DPI senior principal research scientist, David Hopkins with students from the prestigious Shandong Agricultural University in China.

DPI senior principal research scientist, David Hopkins with students from the prestigious Shandong Agricultural University in China.

A visit to Cowra on February 24 will continue the push to increase the popularity of Australian beef in the Chinese market.

A new agreement between the Department of Primary Industries (DPI) and a major Asian agricultural university to boost demand for Australian beef in China will be cemented during the visit by Chinese scientists.
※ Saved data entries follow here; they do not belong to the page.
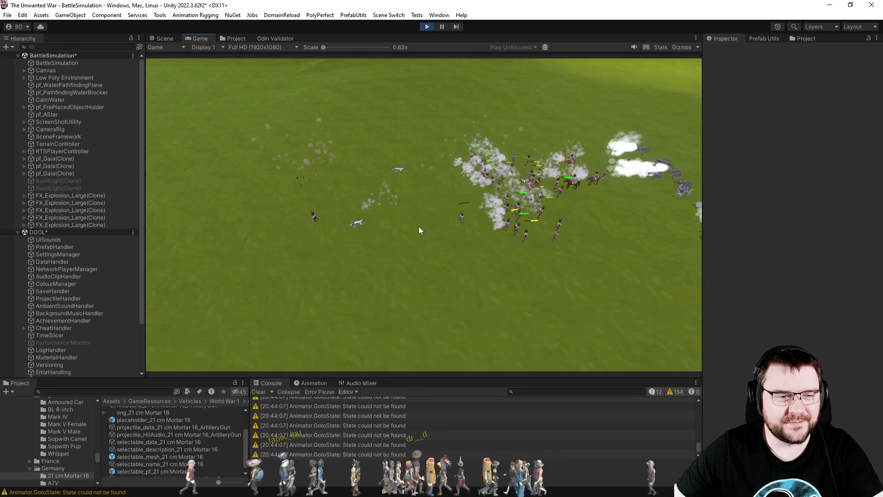
Toggle gizmos on and off, stop play mode, and switch to Visual Studio
click(675, 47)
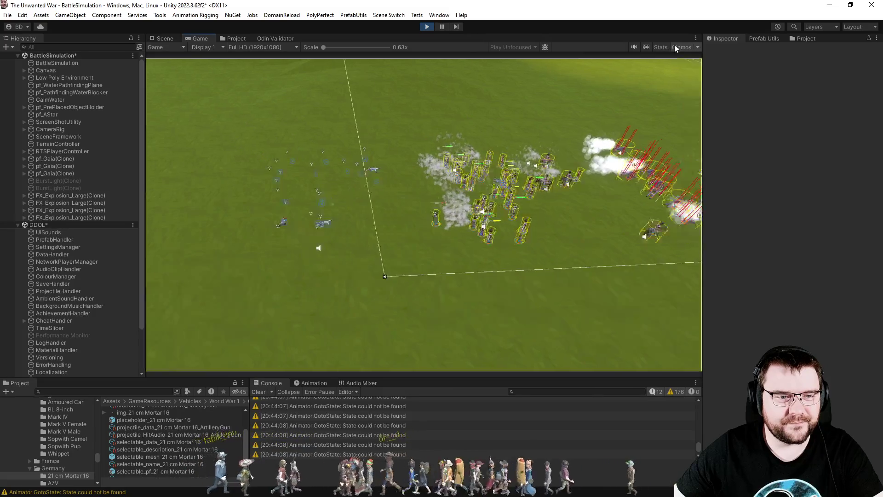
click(676, 45)
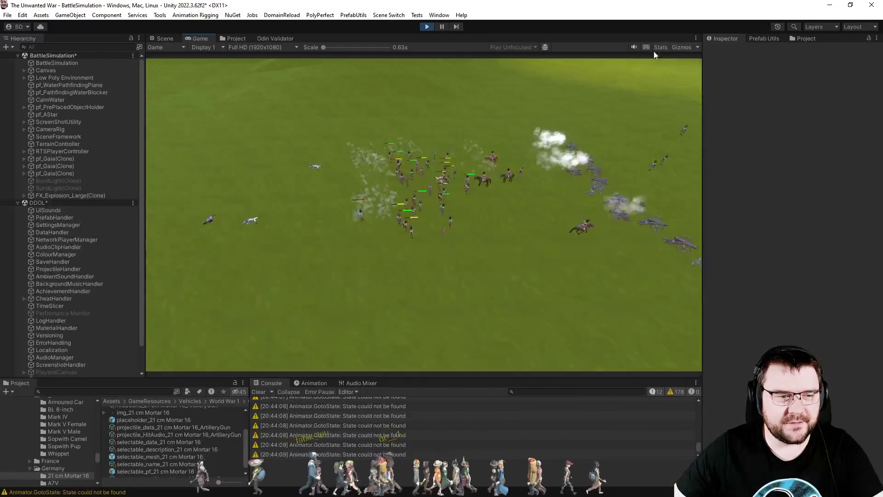
click(427, 26)
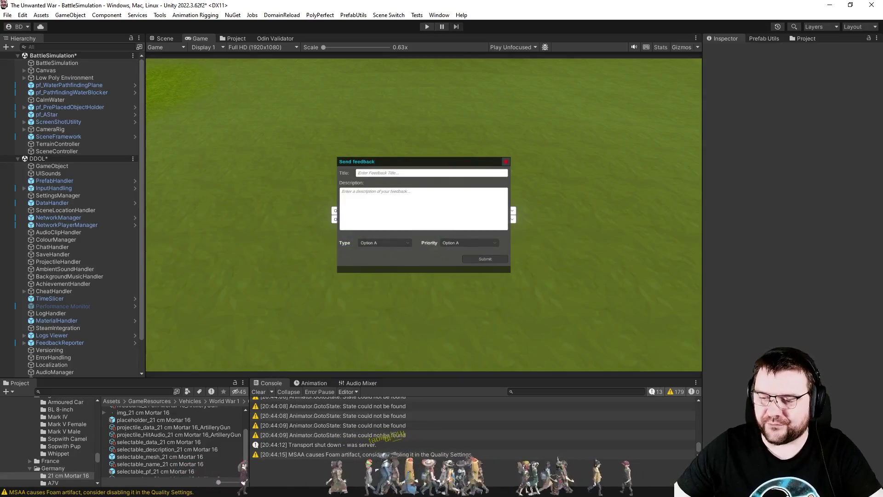
key(alt+Tab)
Replace GoToNextToDo() on line 36 with SkipCurrentToDo(), save, and return to Unity
double_click(372, 268)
Australian beef sales to China surged six-fold in three years to a record $917 million in 2015, data from Meat & Livestock Australia show.

DPI senior principal research scientist, David Hopkins, who is based in Cowra, said Dr Yimin Zhang from the prestigious Shandong Agricultural University (SDAU) will be working on joint research projects to deliver beef into the Chinese market.

“Dr Zhang will work with local researchers to identify how Australian beef can meet Chinese market preferences and encourage growth in demand for Australian beef,” Dr Hopkins said.

“DPI established a fertile relationship with the university in 2014 when SDAU funded a twelve month placement for Dr Yanwei Mao to gain new skills in experimental design, laboratory work and data analysis.

“That placement, here at the DPI Centre for Red Meat and Sheep Development in Cowra, led to published research, which clearly showed that demand for beef and sheep meat will continue to grow in China.”

Now the aim is to build on these initial findings by uncovering new insights and better ways for Australian producers and processors to deliver meat products into Chinese markets.

The relationship between DPI and SDAU has been formalised in a memorandum of understanding and the appointment of Dr Hopkins as adjunct professor at SDAU.

"Australian red meat is the best in the world, and China has a lot to learn in terms of beef quality," Dr Mao said during his visit to Cowra in 2015.

"As part of my studies and research, I want to learn how to improve meat quality and tenderness, and then take that knowledge with me back to China to work on reinventing our meat industry,” he told the Cowra Guardian.